C.’s bibliography is indeed select, stressing more works to do with history and cult rather than hymnology. Callimachus is nowhere mentioned in the introduction so we would expect not to find N.G. Devlin’s doctoral thesis The Hymn in Greek Literature (1994) either. True, Proclus is referred on p.139 in discussion of the Hymn to Ares. Weiher’s lesser known Homerische Hymnen is included but Dorothea Fröhder’s important work on the middle-length hymns ignored.2 Smith’s seminal work on the Hymn to Aphrodite is omitted.3 The explanatory notes refer repeatedly to Hornblower and Spawforth’s Oxford Classical Dictionary. Since this work is aimed at the Greekless, all references to Greek words are transliterated though I would quibble with the spelling of “nektar” (h.5,11; h.2,50) and the literal use of “join” (h.4,5) for “mignumai”. C.’s transliterating of Greek leads to some linguistic monsters such as Taygetos (p.82, h.17,3) and Bakkheios (p.84, h.19,46).
As a brief look at the notes for h.8 show, this edition does not fully supersede Athanassakis who often, amongst other things, describes modern Greek traditions to compare with ancient ones. Scholars will in the future too want to refer to the classic English edition by Allen, Halliday and Sikes (1936). C. includes no notes for h.11, 16, 20 or 22 and gives only one line of comment on h.12, one note for h.9, and provides only two notes for h. 6 (21 lines long) and h.10. There is no mention of Hymn 6 to Aphrodite being a subsidary to h. 5 though on p.140 the derivation of h.13 from h.2 is pointed out, also h.18 from h. 4 (p.160). It is a shame that C. did not use Zanetto’s edition (1996) of the hymns as his bibliography is much fuller, including lists of works on each individual hymn. C. could have referred to Cassola’s latest (5th) edition of 1991 rather than to the first edition of 1975.

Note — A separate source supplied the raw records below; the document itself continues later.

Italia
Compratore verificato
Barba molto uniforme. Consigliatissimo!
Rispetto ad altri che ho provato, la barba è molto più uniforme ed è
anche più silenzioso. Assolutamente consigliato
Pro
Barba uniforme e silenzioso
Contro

A newly cracked and accessible construction of the Homeric Hymns is to be welcomed as it will foster further radiation of the poems. The hymns deserve an audience, as C. states, but as hymns, not sources of cult-history, as Cassola has done. The book’s forthcoming publication as a paperback will only serve to increase its availability and wider dissemination since the current hardback edition is rather expensive. As Richardson said of Cassola: “I hope that this new edition will stimulate further study of these delightful but sometimes enigmatic poems.”
Notes
1. Of older versions one could mention Andrew Lang’s New Prose Translation and essays, literary and mythological, London 1899. Southern Europe is better served than Scandinavia. Besides the two Italian translations and editions (Cassola, 1991 and Zanetto, 1996) Alicia Esteban is currently preparing a Spanish version. There is no complete Finnish translation. The Danes have their own translation from 1961 by Alex Garff and Leo Hjortso, illustrated by Karen Westmann.
2. Fröhder, D., Die dicherische Form der Homerischen Hymnen untersucht am Typus der mittelgrossen Preislieden, (Hildesheim/Zurich/New York, 1994).
3. Smith, P.M., Nursling of mortality. A Study of the The Homeric Hymn to Aphrodite, (Bern 1981). We now await Andrew Faulkner’s commentary on this hymn.